B-Tagging through Latent Representation and GNN at the CMS Experiment.
In High Energy Physics, jets are seen as collections of hadrons originating from the production of a quark or gluon. The reconstructed jets are predominantly in the direction of propagation of the original quark or gluon and carry its momentum. In experiments such as the CMS, we can obtain the energy deposition (described in the eta-phi plane) of this collection of hadrons through specialized detectors called calorimeters. Jets are frequently one of the main contributors to the data retrieved from high-energy collisions. Because of this, algorithms for the classification of jets are a relevant research subject.

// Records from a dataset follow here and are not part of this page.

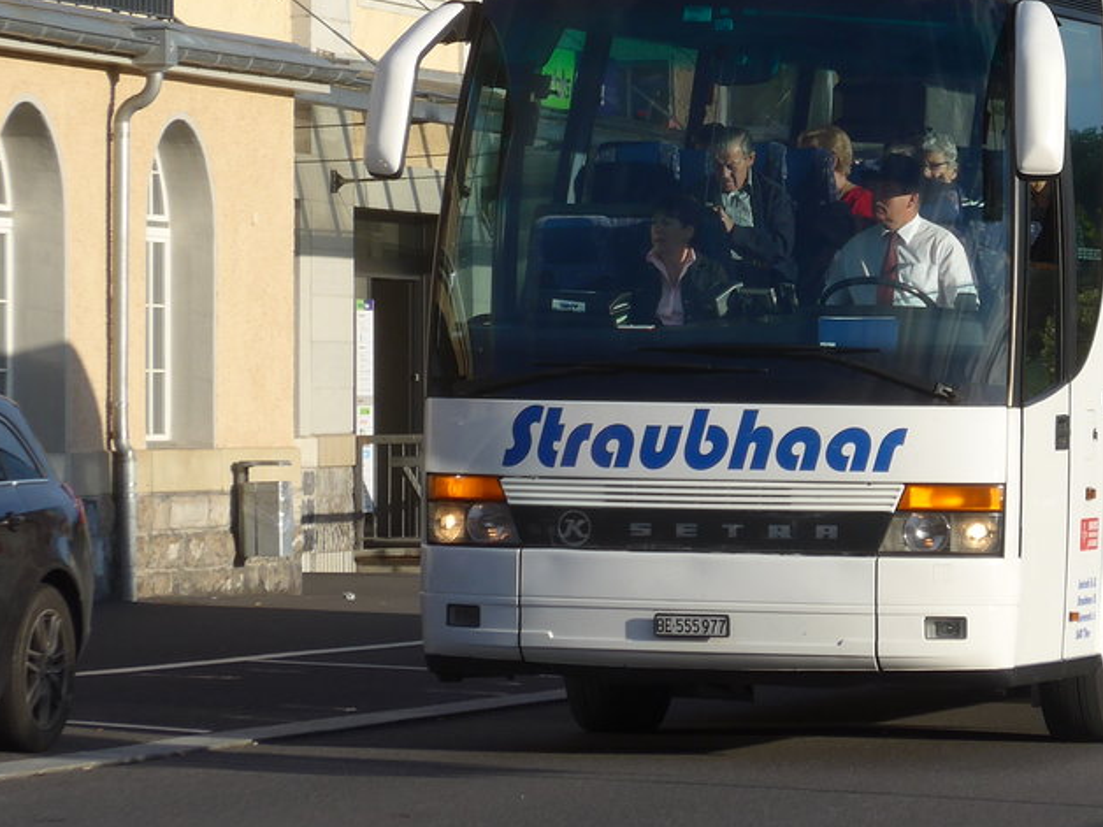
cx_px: 848
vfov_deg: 6.3
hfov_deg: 8.3
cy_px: 232
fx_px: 7552
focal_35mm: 237
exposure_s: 1/400
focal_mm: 24.3
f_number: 5.2
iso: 80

In this work, we focused on the jets originating from the bottom quark (b-Jets). Accurately identifying b jets is crucial when studying and characterizing various channels, such as top quark events and numerous new physics scenarios. This process holds significant relevance in experimental HEP, as it allows physicists to distinguish events involving b quarks from other particle interactions.
We propose to explore the use of two Machine Learning techniques(Latent Representation and Graph Neural Networks) in the discrimination of b-jets from c-jets and and jets from other flavors (u,d,s or gluons). For this purpose, the trajectories of the charged particles (tracks) within the jets and the flavour from Monte Carlo Truth were combined with the information from the jets themselves to create a concatenated vector of the jet-track system. After this initial representation, a Convolutional AutoEncoder architecture was employed to map these vectors to a latent space to obtain a new representation that could distinguish
features different jet flavours. This latent representation was then used to build a graph model of the entire jet, which was then fed to a Graph Neural Network for the flavour discrimination learning.